-- Task to complete --
Copy out the market commentary below word for word, from its heading through its final sentence.

All Eyes On Jackson!

As in Jackson Hole, WY, where the annual KC Fed Meeting is taking place and where Fed Chairman Bernanke is due to speak at 10AM EST. So the markets have been trading in a bit of a range going into that meeting and the revised US GDP figures, which are due out at 8:30 AM EST.

Earlier in the UK, revised GDP figures came in slightly higher than expected and growing the most since 2001, as construction spending was higher. However, there is some thought that this is due largely in part to government spending, which is due to expire as austerity measures go into effect.

Overnight in Japan, CPI data showed that prices fell for the 17th straight month and bond prices fell as speculation of currency intervention and further quantitative easing is markedly higher. Japanese PM Kan weighed in on the situation, saying that the government is prepared to take “bold action”. Surprisingly, the unemployment rate ticked down to 5.2% from 5.3% expectations.

So we’ve been seeing some risk taking this morning as Yen weakness has encouraged yield seeking, which also pushed the Nikkei average higher overnight though European stocks are flat to start the US session, as are commodities. So it looks like we are going to play the waiting game until 10, with a possible hiccup at 8:30 if US GDP figures deviate too much from expectations.

-- Provided data --
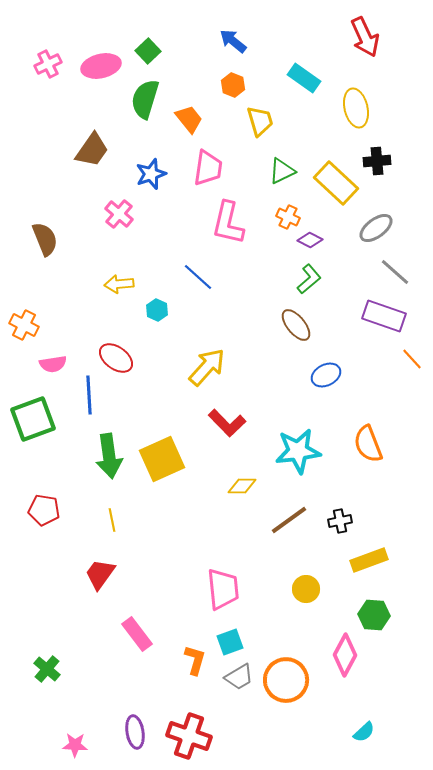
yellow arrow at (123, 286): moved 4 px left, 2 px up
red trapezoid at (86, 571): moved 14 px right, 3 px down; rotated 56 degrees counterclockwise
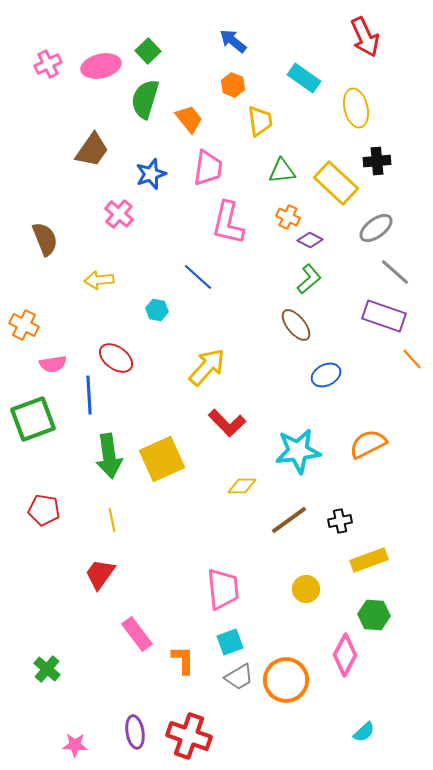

-- The response --
All Eyes On Jackson!

As in Jackson Hole, WY, where the annual KC Fed Meeting is taking place and where Fed Chairman Bernanke is due to speak at 10AM EST. So the markets have been trading in a bit of a range going into that meeting and the revised US GDP figures, which are due out at 8:30 AM EST.

Earlier in the UK, revised GDP figures came in slightly higher than expected and growing the most since 2001, as construction spending was higher. However, there is some thought that this is due largely in part to government spending, which is due to expire as austerity measures go into effect.

Overnight in Japan, CPI data showed that prices fell for the 17th straight month and bond prices fell as speculation of currency intervention and further quantitative easing is markedly higher. Japanese PM Kan weighed in on the situation, saying that the government is prepared to take “bold action”. Surprisingly, the unemployment rate ticked down to 5.2% from 5.3% expectations.

So we’ve been seeing some risk taking this morning as Yen weakness has encouraged yield seeking, which also pushed the Nikkei average higher overnight though European stocks are flat to start the US session, as are commodities. So it looks like we are going to play the waiting game until 10, with a possible hiccup at 8:30 if US GDP figures deviate too much from expectations.